For FDP, dismantling treatment is obviously inferior to remelting. The high value of FDP may be due to the consumption of natural gas and diesel used in the crude lead-making, refining, and transportation processes. There is no advantage in integrated dismantling treatment on the TETP. The reason may be that in the use of both sulfuric acid and steam during the conversion process, the factory studied in this paper uses 359.6 kg of steam per one FU of WPBs in the preliminary desulfurization procedure.

Figure 7 also implies that dismantling treatment offers more environmental benefits than the traditional method of remelting. Compared to the average levels in existing literature, the dismantling mode shows much lower environmental effects in most midpoint indicators. This could also be attributed to the substitution of plastic and lead ingot.

5. Conclusions

The environmental performances of the dismantled WPB treatment factory were quantitatively evaluated for the purpose of revealing the sustainability of remanufacturing, which could provide some references for employing waste battery treatments.

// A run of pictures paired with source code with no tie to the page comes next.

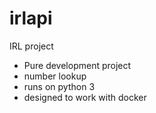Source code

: # irlapi
IRL project
* Pure development project
* number lookup 
* runs on python 3
* designed to work with docker

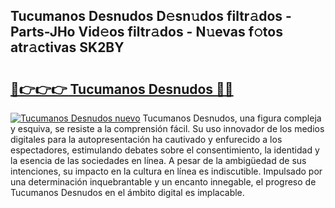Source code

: ## Tucumanos Desnudos D𝚎sn𝚞dos filtr𝚊dos - Parts-JHo Vid𝚎os filtr𝚊dos - N𝚞evas f𝚘tos atr𝚊ctivas SK2BY

# <h2><a href="http://mb7axj.tromn.icu/?c=Tucumanos+Desnudos">🔗👉👉👉 Tucumanos Desnudos 🔗🔗</a></h2>

[![Tucumanos Desnudos nuevo](https://i.imgur.com/pEAQMta.gif)](http://mb7axj.tromn.icu/?c=Tucumanos+Desnudos)
Tucumanos Desnudos, una figura compleja y esquiva, se resiste a la comprensión fácil. Su uso innovador de los medios digitales para la autopresentación ha cautivado y enfurecido a los espectadores, estimulando debates sobre el consentimiento, la identidad y la esencia de las sociedades en línea. A pesar de la ambigüedad de sus intenciones, su impacto en la cultura en línea es indiscutible. Impulsado por una determinación inquebrantable y un encanto innegable, el progreso de Tucumanos Desnudos en el ámbito digital es implacable.
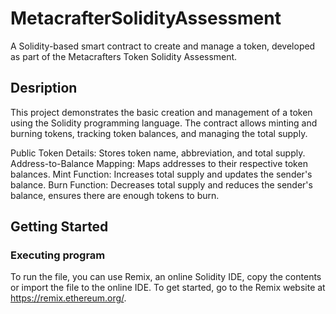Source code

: # MetacrafterSolidityAssessment
A Solidity-based smart contract to create and manage a token, developed as part of the Metacrafters Token Solidity Assessment.

## Desription
This project demonstrates the basic creation and management of a token using the Solidity programming language. The contract allows minting and burning tokens, tracking token balances, and managing the total supply.

Public Token Details: Stores token name, abbreviation, and total supply.
Address-to-Balance Mapping: Maps addresses to their respective token balances.
Mint Function: Increases total supply and updates the sender's balance.
Burn Function: Decreases total supply and reduces the sender's balance, ensures there are enough tokens to burn.

## Getting Started
### Executing program
To run the file, you can use Remix, an online Solidity IDE, copy the contents or import the file to the online IDE. To get started, go to the Remix website at https://remix.ethereum.org/.
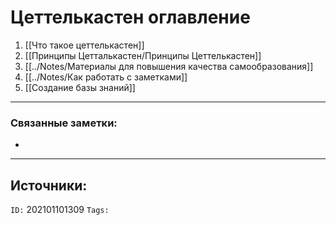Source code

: # Цеттелькастен оглавление
1. [[Что такое цеттелькастен]]
2. [[Принципы Цетталькастен/Принципы Цеттелькастен]]
3. [[../Notes/Материалы для повышения качества самообразования]]
4. [[../Notes/Как работать с заметками]]
5. [[Создание базы знаний]]



---
### Связанные заметки:
- 

---
**Источники**: 
- 

`ID:` 202101101309
`Tags:` 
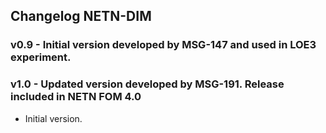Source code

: ## Changelog NETN-DIM

### v0.9 - Initial version developed by MSG-147 and used in LOE3 experiment.



### v1.0 - Updated version developed by MSG-191. Release included in NETN FOM 4.0

* Initial version.



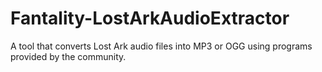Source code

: # Fantality-LostArkAudioExtractor
A tool that converts Lost Ark audio files into MP3 or OGG using programs provided by the community.

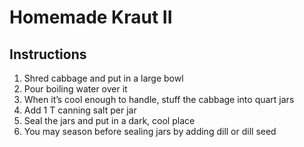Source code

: # Homemade Kraut II

## Instructions

1. Shred cabbage and put in a large bowl
2. Pour boiling water over it
3. When it’s cool enough to handle, stuff the cabbage into quart jars
4. Add 1 T canning salt per jar
5. Seal the jars and put in a dark, cool place
6. You may season before sealing jars by adding dill or dill seed
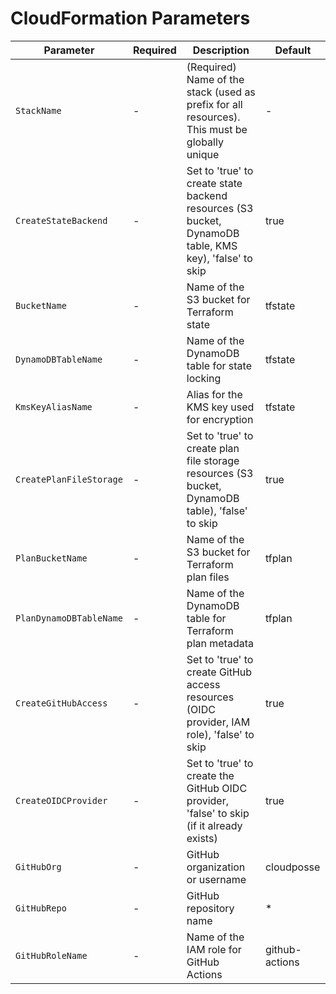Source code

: # CloudFormation Parameters

| Parameter | Required | Description | Default |
|-----------|----------|-------------|---------|
| `StackName` | - | (Required) Name of the stack (used as prefix for all resources). This must be globally unique | - |
| `CreateStateBackend` | - | Set to 'true' to create state backend resources (S3 bucket, DynamoDB table, KMS key), 'false' to skip | true |
| `BucketName` | - | Name of the S3 bucket for Terraform state | tfstate |
| `DynamoDBTableName` | - | Name of the DynamoDB table for state locking | tfstate |
| `KmsKeyAliasName` | - | Alias for the KMS key used for encryption | tfstate |
| `CreatePlanFileStorage` | - | Set to 'true' to create plan file storage resources (S3 bucket, DynamoDB table), 'false' to skip | true |
| `PlanBucketName` | - | Name of the S3 bucket for Terraform plan files | tfplan |
| `PlanDynamoDBTableName` | - | Name of the DynamoDB table for Terraform plan metadata | tfplan |
| `CreateGitHubAccess` | - | Set to 'true' to create GitHub access resources (OIDC provider, IAM role), 'false' to skip | true |
| `CreateOIDCProvider` | - | Set to 'true' to create the GitHub OIDC provider, 'false' to skip (if it already exists) | true |
| `GitHubOrg` | - | GitHub organization or username | cloudposse |
| `GitHubRepo` | - | GitHub repository name | * |
| `GitHubRoleName` | - | Name of the IAM role for GitHub Actions | github-actions |
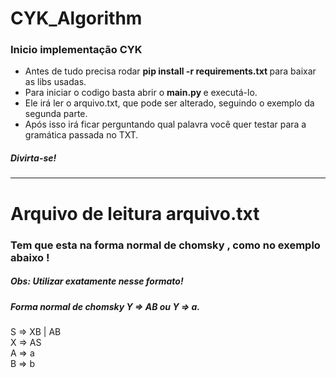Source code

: # CYK_Algorithm
### Inicio implementação CYK
* Antes de tudo precisa rodar <strong> pip install -r requirements.txt </strong> para baixar as libs usadas.
* Para iniciar o codigo basta abrir o <strong> main.py </strong> e executá-lo.
* Ele irá ler o arquivo.txt, que pode ser alterado, seguindo o exemplo da segunda parte. 
* Após isso irá ficar perguntando qual palavra você quer testar para a gramática passada no TXT.
##### Divirta-se!
-----------------------
# Arquivo de leitura arquivo.txt 
### Tem que esta na <strong> forma normal de chomsky </strong>, como no exemplo abaixo !
##### Obs: Utilizar exatamente nesse formato!
##### Forma normal de chomsky Y => AB ou Y => a.
<p> S => XB | AB <br/> X => AS <br/> A => a <br/> B => b  </p>
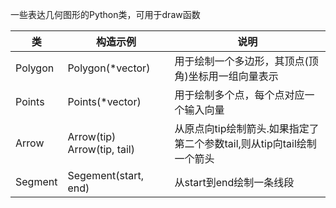 
一些表达几何图形的Python类，可用于draw函数

| 类       | 构造示例                        | 说明                                          |
|---------|-----------------------------|---------------------------------------------|
| Polygon | Polygon(*vector)            | 用于绘制一个多边形，其顶点(顶角)坐标用一组向量表示                  |
| Points  | Points(*vector)             | 用于绘制多个点，每个点对应一个输入向量                         |
| Arrow   | Arrow(tip) Arrow(tip, tail) | 从原点向tip绘制箭头.如果指定了第二个参数tail,则从tip向tail绘制一个箭头 |
| Segment | Segement(start, end)        | 从start到end绘制一条线段                            |
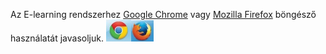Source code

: Az E-learning rendszerhez [Google Chrome](https://www.google.com/chrome/) vagy [Mozilla Firefox](https://www.mozilla.org/firefox/new/) böngésző használatát javasoljuk. ![alt text](image.png)![alt text](image-1.png) 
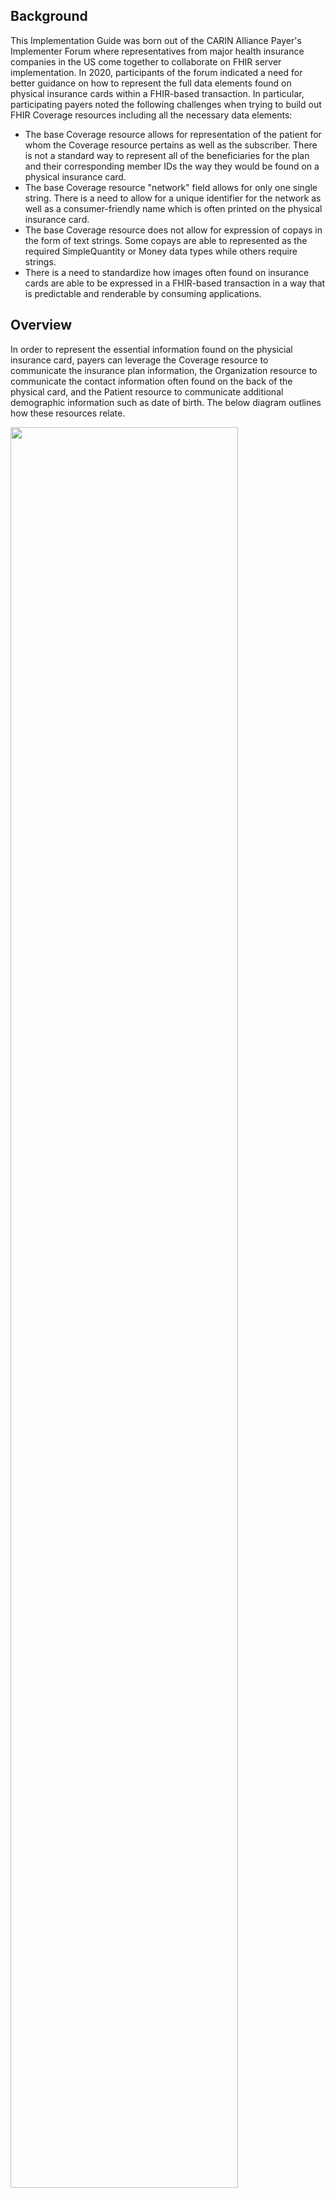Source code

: ## Background
<p>This Implementation Guide was born out of the CARIN Alliance Payer's Implementer Forum where representatives from major health insurance companies in the US come together to collaborate on FHIR server implementation. In 2020, participants of the forum indicated a need for better guidance on how to represent the full data elements found on physical insurance cards within a FHIR-based transaction. In particular, participating payers noted the following challenges when trying to build out FHIR Coverage resources including all the necessary data elements:</p>

* The base Coverage resource allows for representation of the patient for whom the Coverage resource pertains as well as the subscriber. There is not a standard way to represent all of the beneficiaries for the plan and their corresponding member IDs the way they would be found on a physical insurance card.
* The base Coverage resource "network" field allows for only one single string. There is a need to allow for a unique identifier for the network as well as a consumer-friendly name which is often printed on the physical insurance card.
* The base Coverage resource does not allow for expression of copays in the form of text strings. Some copays are able to represented as the required SimpleQuantity or Money data types while others require strings.
* There is a need to standardize how images often found on insurance cards are able to be expressed in a FHIR-based transaction in a way that is predictable and renderable by consuming applications.

## Overview
<p>In order to represent the essential information found on the physicial insurance card, payers can leverage the Coverage resource to communicate the insurance plan information, the Organization resource to communicate the contact information often found on the back of the physical card, and the Patient resource to communicate additional demographic information such as date of birth. The below diagram outlines how these resources relate.

<p><img style="width: 85%; float: none; align: middle;" src="ResourceDiagram.png"/></p>

## Additional Information

For additional information please visit these pages
* Use Case
* Physical Insurance Card Data Elements
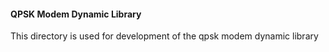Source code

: #### QPSK Modem Dynamic Library
This directory is used for development of the qpsk modem dynamic library
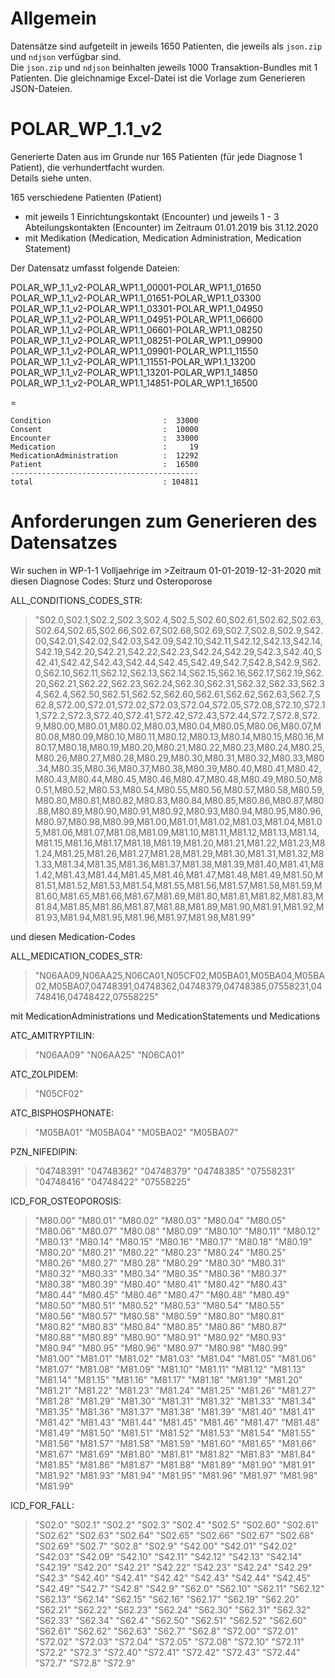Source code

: # Allgemein

Datensätze sind aufgeteilt in jeweils 1650 Patienten, die jeweils als `json.zip` und `ndjson` verfügbar sind.  
Die `json.zip` und `ndjson` beinhalten jeweils 1000 Transaktion-Bundles mit 1 Patienten.
Die gleichnamige Excel-Datei ist die Vorlage zum Generieren JSON-Dateien.

# POLAR_WP_1.1_v2

Generierte Daten aus im Grunde nur 165 Patienten (für jede Diagnose 1 Patient), die verhundertfacht wurden.  
Details siehe unten.

165 verschiedene Patienten (Patient)  
* mit jeweils 1 Einrichtungskontakt (Encounter) und jeweils 1 - 3 Abteilungskontakten (Encounter)  im Zeitraum 01.01.2019 bis 31.12.2020
* mit Medikation (Medication, Medication Administration, Medication Statement)

Der Datensatz umfasst folgende Dateien:

POLAR_WP_1.1_v2-POLAR_WP1.1_00001-POLAR_WP1.1_01650  
POLAR_WP_1.1_v2-POLAR_WP1.1_01651-POLAR_WP1.1_03300  
POLAR_WP_1.1_v2-POLAR_WP1.1_03301-POLAR_WP1.1_04950  
POLAR_WP_1.1_v2-POLAR_WP1.1_04951-POLAR_WP1.1_06600  
POLAR_WP_1.1_v2-POLAR_WP1.1_06601-POLAR_WP1.1_08250  
POLAR_WP_1.1_v2-POLAR_WP1.1_08251-POLAR_WP1.1_09900  
POLAR_WP_1.1_v2-POLAR_WP1.1_09901-POLAR_WP1.1_11550  
POLAR_WP_1.1_v2-POLAR_WP1.1_11551-POLAR_WP1.1_13200  
POLAR_WP_1.1_v2-POLAR_WP1.1_13201-POLAR_WP1.1_14850  
POLAR_WP_1.1_v2-POLAR_WP1.1_14851-POLAR_WP1.1_16500  

=

    Condition                         :  33000
    Consent                           :  10000
    Encounter                         :  33000
    Medication                        :     19
    MedicationAdministration          :  12292
    Patient                           :  16500
    ------------------------------------------
    total                             : 104811

# Anforderungen zum Generieren des Datensatzes

Wir suchen in WP-1-1 Volljaehrige im >Zeitraum 01-01-2019-12-31-2020 mit diesen Diagnose Codes: Sturz und Osteroporose

ALL_CONDITIONS_CODES_STR:

>"S02.0,S02.1,S02.2,S02.3,S02.4,S02.5,S02.60,S02.61,S02.62,S02.63,S02.64,S02.65,S02.66,S02.67,S02.68,S02.69,S02.7,S02.8,S02.9,S42.00,S42.01,S42.02,S42.03,S42.09,S42.10,S42.11,S42.12,S42.13,S42.14,S42.19,S42.20,S42.21,S42.22,S42.23,S42.24,S42.29,S42.3,S42.40,S42.41,S42.42,S42.43,S42.44,S42.45,S42.49,S42.7,S42.8,S42.9,S62.0,S62.10,S62.11,S62.12,S62.13,S62.14,S62.15,S62.16,S62.17,S62.19,S62.20,S62.21,S62.22,S62.23,S62.24,S62.30,S62.31,S62.32,S62.33,S62.34,S62.4,S62.50,S62.51,S62.52,S62.60,S62.61,S62.62,S62.63,S62.7,S62.8,S72.00,S72.01,S72.02,S72.03,S72.04,S72.05,S72.08,S72.10,S72.11,S72.2,S72.3,S72.40,S72.41,S72.42,S72.43,S72.44,S72.7,S72.8,S72.9,M80.00,M80.01,M80.02,M80.03,M80.04,M80.05,M80.06,M80.07,M80.08,M80.09,M80.10,M80.11,M80.12,M80.13,M80.14,M80.15,M80.16,M80.17,M80.18,M80.19,M80.20,M80.21,M80.22,M80.23,M80.24,M80.25,M80.26,M80.27,M80.28,M80.29,M80.30,M80.31,M80.32,M80.33,M80.34,M80.35,M80.36,M80.37,M80.38,M80.39,M80.40,M80.41,M80.42,M80.43,M80.44,M80.45,M80.46,M80.47,M80.48,M80.49,M80.50,M80.51,M80.52,M80.53,M80.54,M80.55,M80.56,M80.57,M80.58,M80.59,M80.80,M80.81,M80.82,M80.83,M80.84,M80.85,M80.86,M80.87,M80.88,M80.89,M80.90,M80.91,M80.92,M80.93,M80.94,M80.95,M80.96,M80.97,M80.98,M80.99,M81.00,M81.01,M81.02,M81.03,M81.04,M81.05,M81.06,M81.07,M81.08,M81.09,M81.10,M81.11,M81.12,M81.13,M81.14,M81.15,M81.16,M81.17,M81.18,M81.19,M81.20,M81.21,M81.22,M81.23,M81.24,M81.25,M81.26,M81.27,M81.28,M81.29,M81.30,M81.31,M81.32,M81.33,M81.34,M81.35,M81.36,M81.37,M81.38,M81.39,M81.40,M81.41,M81.42,M81.43,M81.44,M81.45,M81.46,M81.47,M81.48,M81.49,M81.50,M81.51,M81.52,M81.53,M81.54,M81.55,M81.56,M81.57,M81.58,M81.59,M81.60,M81.65,M81.66,M81.67,M81.69,M81.80,M81.81,M81.82,M81.83,M81.84,M81.85,M81.86,M81.87,M81.88,M81.89,M81.90,M81.91,M81.92,M81.93,M81.94,M81.95,M81.96,M81.97,M81.98,M81.99"  

und diesen Medication-Codes  

ALL_MEDICATION_CODES_STR:  
>"N06AA09,N06AA25,N06CA01,N05CF02,M05BA01,M05BA04,M05BA02,M05BA07,04748391,04748362,04748379,04748385,07558231,04748416,04748422,07558225"  

mit MedicationAdministrations und MedicationStatements und Medications

ATC_AMITRYPTILIN:
>"N06AA09" "N06AA25" "N06CA01"

ATC_ZOLPIDEM:  
>"N05CF02"

ATC_BISPHOSPHONATE:  
>"M05BA01" "M05BA04" "M05BA02" "M05BA07"

PZN_NIFEDIPIN:
>"04748391" "04748362" "04748379" "04748385" "07558231" "04748416" "04748422" "07558225"

ICD_FOR_OSTEOPOROSIS:
>"M80.00" "M80.01" "M80.02" "M80.03" "M80.04" "M80.05" "M80.06" "M80.07" "M80.08" "M80.09" "M80.10" "M80.11" "M80.12" "M80.13" "M80.14" "M80.15" "M80.16" "M80.17" "M80.18" "M80.19" "M80.20" "M80.21" "M80.22" "M80.23" "M80.24" "M80.25" "M80.26" "M80.27" "M80.28" "M80.29" "M80.30" "M80.31" "M80.32" "M80.33" "M80.34" "M80.35" "M80.36" "M80.37" "M80.38" "M80.39" "M80.40" "M80.41" "M80.42" "M80.43" "M80.44" "M80.45" "M80.46" "M80.47" "M80.48" "M80.49" "M80.50" "M80.51" "M80.52" "M80.53" "M80.54" "M80.55" "M80.56" "M80.57" "M80.58" "M80.59" "M80.80" "M80.81" "M80.82" "M80.83" "M80.84" "M80.85" "M80.86" "M80.87" "M80.88" "M80.89" "M80.90" "M80.91" "M80.92" "M80.93" "M80.94" "M80.95" "M80.96" "M80.97" "M80.98" "M80.99" "M81.00" "M81.01" "M81.02" "M81.03" "M81.04" "M81.05" "M81.06" "M81.07" "M81.08" "M81.09" "M81.10" "M81.11" "M81.12" "M81.13" "M81.14" "M81.15" "M81.16" "M81.17" "M81.18" "M81.19" "M81.20" "M81.21" "M81.22" "M81.23" "M81.24" "M81.25" "M81.26" "M81.27" "M81.28" "M81.29" "M81.30" "M81.31" "M81.32" "M81.33" "M81.34" "M81.35" "M81.36" "M81.37" "M81.38" "M81.39" "M81.40" "M81.41" "M81.42" "M81.43" "M81.44" "M81.45" "M81.46" "M81.47" "M81.48" "M81.49" "M81.50" "M81.51" "M81.52" "M81.53" "M81.54" "M81.55" "M81.56" "M81.57" "M81.58" "M81.59" "M81.60" "M81.65" "M81.66" "M81.67" "M81.69" "M81.80" "M81.81" "M81.82" "M81.83" "M81.84" "M81.85" "M81.86" "M81.87" "M81.88" "M81.89" "M81.90" "M81.91" "M81.92" "M81.93" "M81.94" "M81.95" "M81.96" "M81.97" "M81.98" "M81.99"

ICD_FOR_FALL:
 >"S02.0"  "S02.1"  "S02.2"  "S02.3"  "S02.4"  "S02.5"  "S02.60" "S02.61" "S02.62" "S02.63" "S02.64" "S02.65" "S02.66" "S02.67" "S02.68" "S02.69" "S02.7"  "S02.8"  "S02.9"  "S42.00" "S42.01" "S42.02" "S42.03" "S42.09" "S42.10" "S42.11" "S42.12" "S42.13" "S42.14" "S42.19" "S42.20" "S42.21" "S42.22" "S42.23" "S42.24" "S42.29" "S42.3"  "S42.40" "S42.41" "S42.42" "S42.43" "S42.44" "S42.45" "S42.49" "S42.7"  "S42.8"  "S42.9"  "S62.0"  "S62.10" "S62.11" "S62.12" "S62.13" "S62.14" "S62.15" "S62.16" "S62.17" "S62.19" "S62.20" "S62.21" "S62.22" "S62.23" "S62.24" "S62.30" "S62.31" "S62.32" "S62.33" "S62.34" "S62.4"  "S62.50" "S62.51" "S62.52" "S62.60" "S62.61" "S62.62" "S62.63" "S62.7"  "S62.8"  "S72.00" "S72.01" "S72.02" "S72.03" "S72.04" "S72.05" "S72.08" "S72.10" "S72.11" "S72.2"  "S72.3"  "S72.40" "S72.41" "S72.42" "S72.43" "S72.44" "S72.7"  "S72.8"  "S72.9"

With operational data and interviews with managers in 2021, energy flows and material flows have been depicted for the studied treatment center. Applying LCA methodology, the environmental impact has been assessed for specific disposal procedures and processes, from which the following conclusive marks are derived:

Refining consumes the most electricity power (35.12%) and preliminary desulfurization consumes the largest amount of reclaimed water (68.50%) and tap water (66.49%).

Refining, crude lead-making, and preliminary desulfurization belong to the procedures with the greatest environmental effects due to electricity consumption; crude lead-making also consumes a high amount of natural gas. Wastewater treatment and dust removal and desulfurization are the largest contributors to parts of the midpoint indicators for the utilization of flocculant PAM, sodium hydroxide, and electricity and for the emissions of SO₂, NO₂ (NO_x), smoke, and lead dust. Transportation also has a large share of the value of some midpoint indicators, which might be due to the longer average distance from the WPB recycling points to the WPB treatment plant. Thus, using a new energy truck and transportation route optimization tends to be feasible and effective in alleviating the related environmental burden.

Lead, plastics, and sulfuric acid are the top three contributors to the environmental benefits of material substitutions.

Photovoltaic power usage could reduce the environmental burden in WPB dismantling treatments.

To promote an environment-friendly society, every consumer needs to have good environmental awareness. So, consumers should send their used waste batteries to the battery recycling point and must not discard these waste batteries casually. With the aim towards a factory operation business, because a lot of electricity is used in waste battery treatment, it is newly encouraged that reducing the use of grid power by increasing photovoltaic power, wind power, and natural gas usage can reduce environmental burdens to a larger extent.